Ancora per dovere di cronaca: sono anni e anni che in azienda taro monitor per il ritocco fotografico (con più o meno strumenti software e hardware), che valuto con spettrofoto(densito)metri le stampe digitali e offset, che mi occupo di retini irrazionali per la stampa, che assesto curve colore per macchinette e macchine da milioni di euro (corredato da più o meno sofisticati strumenti di controllo: assolutamente necessari ma da affiancare ad una capacità personale di gestirli e valutare colore ugualmente ineliminabile. E per essere chiari ho visto un po' di gente più brava di me). Intendo dire: il colore lo "vedo"

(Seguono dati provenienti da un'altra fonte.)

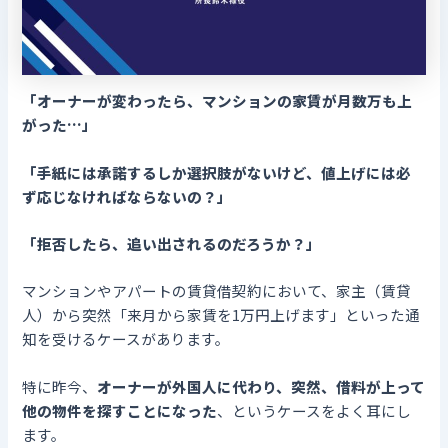
「オーナーが変わったら、マンションの家賃が月数万も上
がった…」
「手紙には承諾するしか選択肢がないけど、値上げには必
ず応じなければならないの？」
「拒否したら、追い出されるのだろうか？」
マンションやアパートの賃貸借契約において、家主（賃貸
人）から突然「来月から家賃を1万円上げます」といった通
知を受けるケースがあります。
特に昨今、
オーナーが外国人に代わり、突然、借料が上って
他の物件を探すことになった
、というケースをよく耳にし
ます。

. Non direi la stessa cosa in mio favore a proposito di audio.
Ancora: ho scritto più volte che dopo un paio di settimane o giù di lì di serate (e nottate) a regolare i rossi del C3X, questi non mi soddisfano ancora; e che quasi ogni sera riesco ad affinare qualcosa.
Ma continuo a ribadire che il C3X mi ha dato l'impressione (a differenza di parecchi altri dlp meno costosi, e di un altro trichip) di essere macchina capace di vedersi bene anche al primo colpo (magari per una certa sua limitatezza nelle regolazioni

). Misurare questo livello di ben vedere al 60%, o all'84,777% del suo massimo, sinceramente non lo so fare. E invidio chi lo sa fare

.
Sono insomma molto d'accordo con Mauro, anch'io ho visto C3X diversi al TAV, ma è davvero difficile vederlo male, bisogna impegnarsi a fondo (magari con il bianco latte di Rai1 di questi tempi e cercando con il gamma di rincorrere il fondale di Vespa, che se già non mi fosse stato non proprio gradito, lo multerei per il "biancore").